1. December 1, 1978, Address to the General Council, Provincial Superiors and Directors of the Italian Institutes of the Congregation of St. Joseph (Giuseppini of St. Leonard Murialdo), n. 3:

We cannot conclude without addressing the Blessed Virgin, so loved and venerated by Murialdo, who had recourse to her as the Universal Mediatrix of all grace. The thought of Mary returned continually in his letters. In them he inculcated the recitation of the rosary, entrusted his sons with spreading devotion to the Holy Virgin, and stated: “If one wishes to do a little good among the young, one must instill love for Mary in them.” The beneficial work carried out by your Founder is the best confirmation of this. So follow his example in this matter too (Inseg I (1978) 250; Talks 370).
::::::::::
-- Exercise requirements --
a - Do the following statements agree with the Murialdo passage? Answer yes or no for each, and quote the words of the passage that decide it: (i) The address was given on December 1, 1978. (ii) According to the passage, Murialdo discouraged recitation of the rosary in his letters. (iii) Murialdo had recourse to the Blessed Virgin as the Universal Mediatrix of all grace.
b - Print the Murialdo passage word for word from "We cannot conclude" to "250; Talks 370).".
::::::::::
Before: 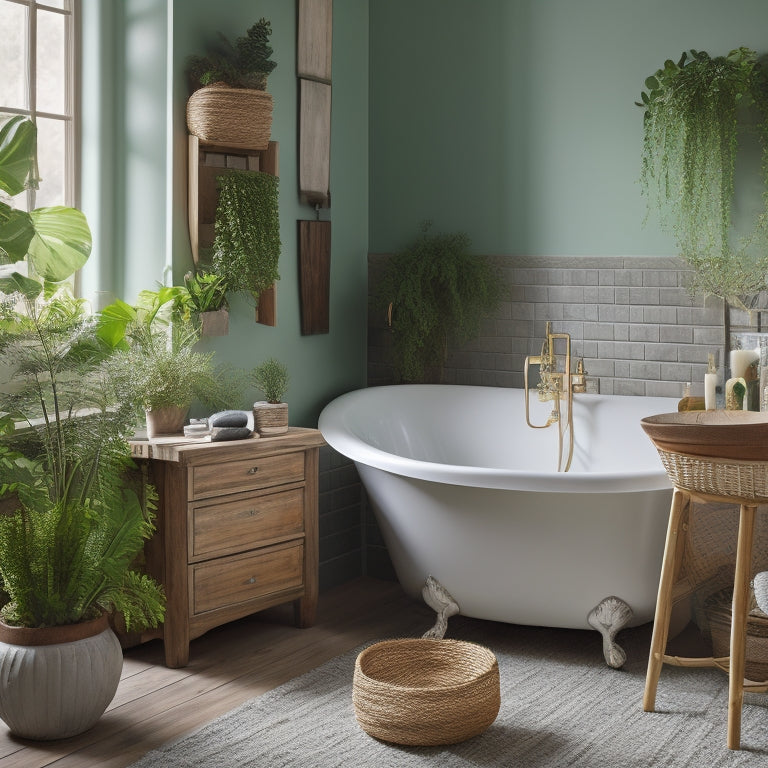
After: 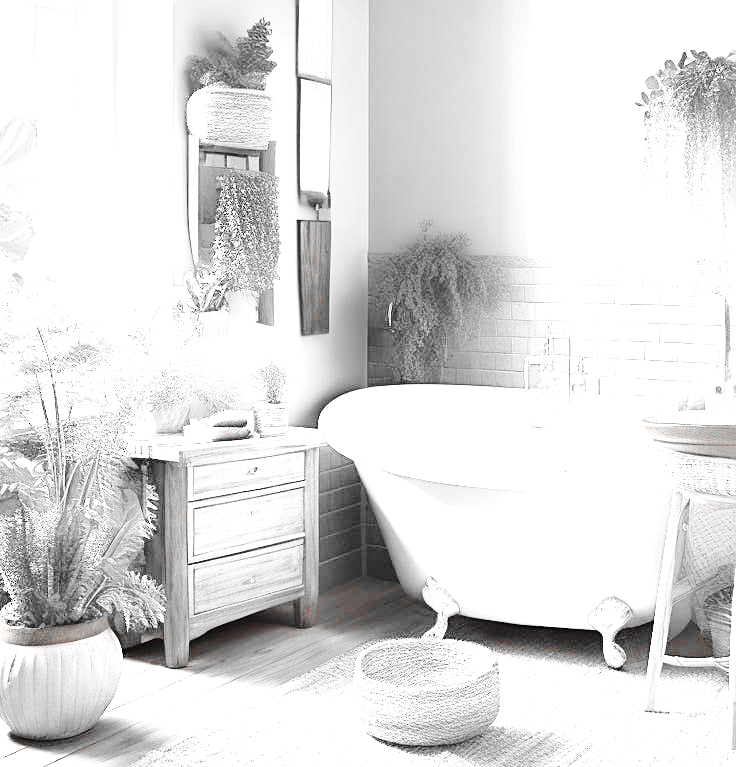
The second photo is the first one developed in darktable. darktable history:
color zones: curves: ch1 [(0, 0.006) (0.094, 0.285) (0.171, 0.001) (0.429, 0.001) (0.571, 0.003) (0.714, 0.004) (0.857, 0.004) (1, 0.006)]
sharpen: radius 1.852, amount 0.399, threshold 1.166
tone equalizer: -8 EV -0.721 EV, -7 EV -0.7 EV, -6 EV -0.628 EV, -5 EV -0.404 EV, -3 EV 0.403 EV, -2 EV 0.6 EV, -1 EV 0.682 EV, +0 EV 0.727 EV, mask exposure compensation -0.494 EV
exposure: black level correction 0, exposure 2.111 EV, compensate exposure bias true, compensate highlight preservation false
base curve: curves: ch0 [(0, 0) (0.036, 0.025) (0.121, 0.166) (0.206, 0.329) (0.605, 0.79) (1, 1)]
color balance rgb: power › hue 324.09°, perceptual saturation grading › global saturation 30.311%, global vibrance 20%
crop: right 4.052%, bottom 0.048%
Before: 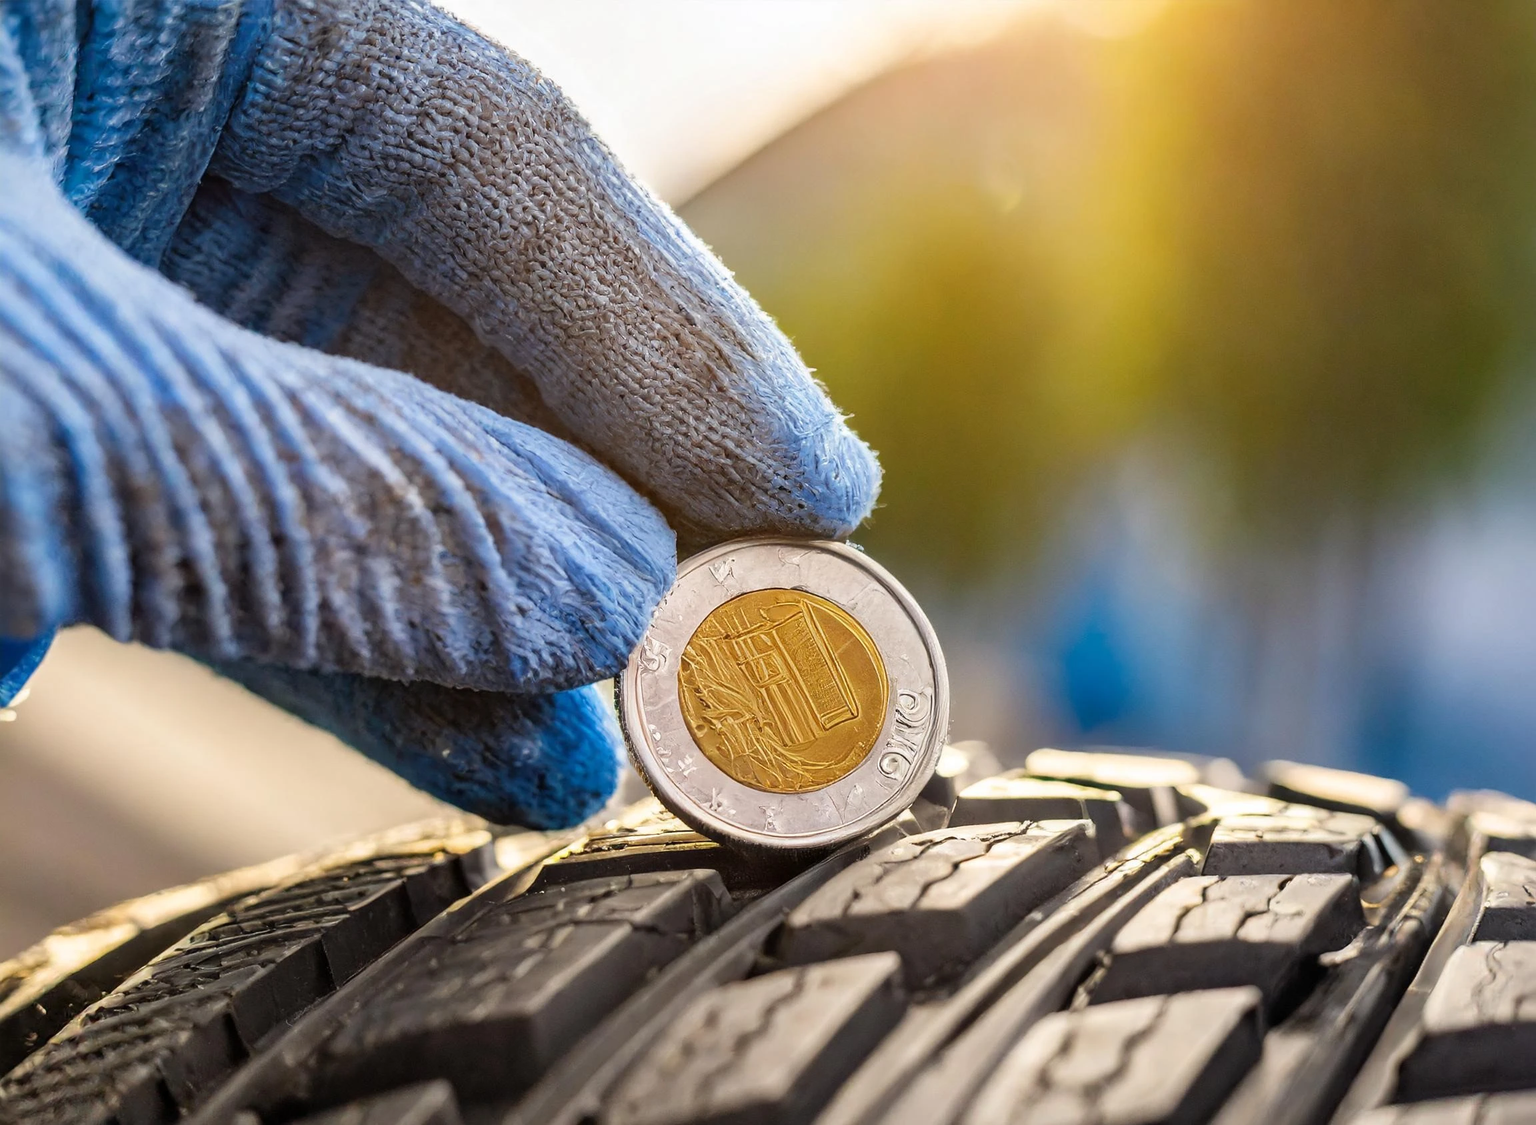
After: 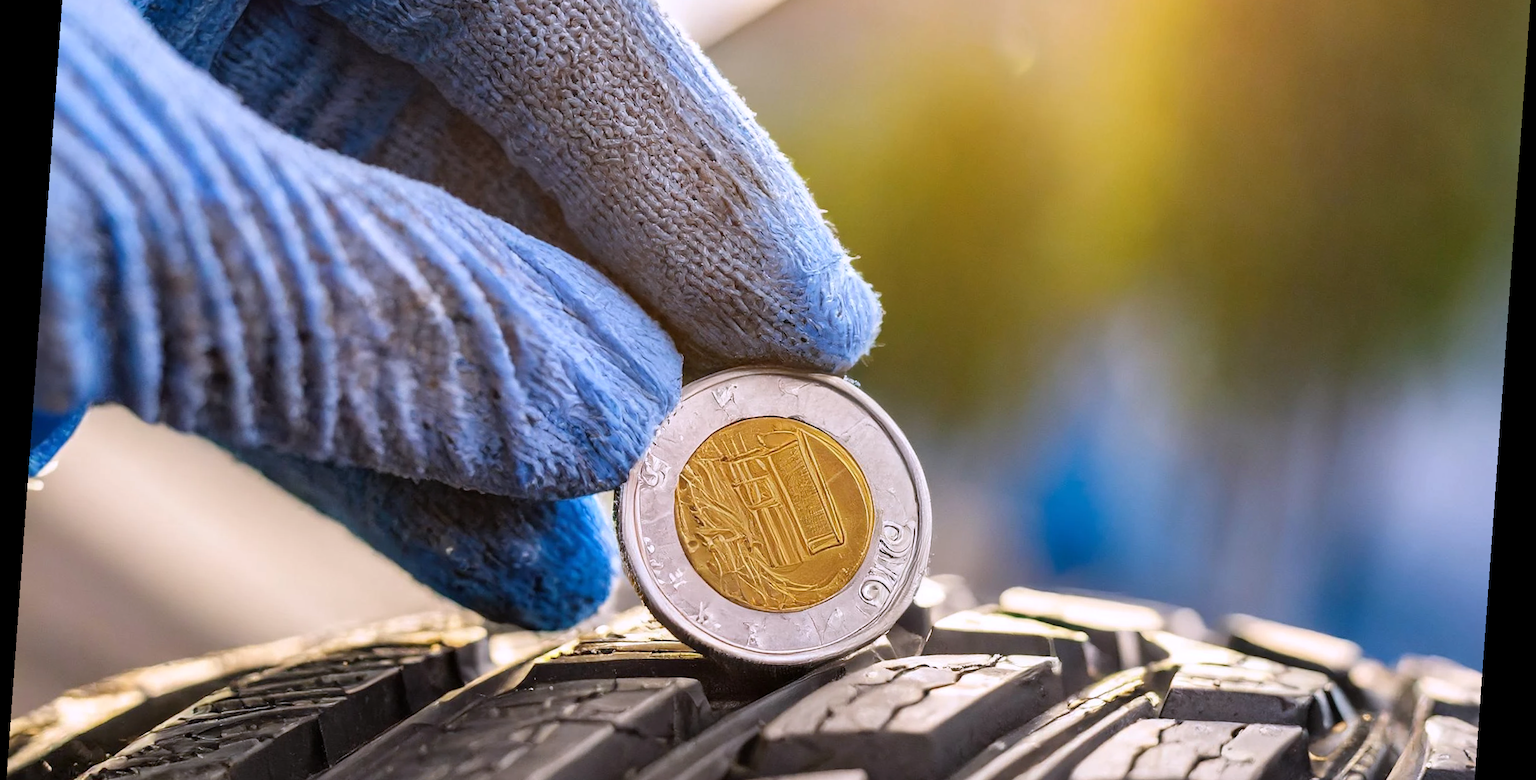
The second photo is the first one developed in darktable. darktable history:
rotate and perspective: rotation 4.1°, automatic cropping off
white balance: red 1.004, blue 1.096
crop: top 16.727%, bottom 16.727%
::::::::::
-- Task answers --
a -
(i) Yes: "December 1, 1978, Address to the General Council"
(ii) No: "In them he inculcated the recitation of the rosary"
(iii) Yes: "who had recourse to her as the Universal Mediatrix of all grace"

b -
We cannot conclude without addressing the Blessed Virgin, so loved and venerated by Murialdo, who had recourse to her as the Universal Mediatrix of all grace. The thought of Mary returned continually in his letters. In them he inculcated the recitation of the rosary, entrusted his sons with spreading devotion to the Holy Virgin, and stated: “If one wishes to do a little good among the young, one must instill love for Mary in them.” The beneficial work carried out by your Founder is the best confirmation of this. So follow his example in this matter too (Inseg I (1978) 250; Talks 370).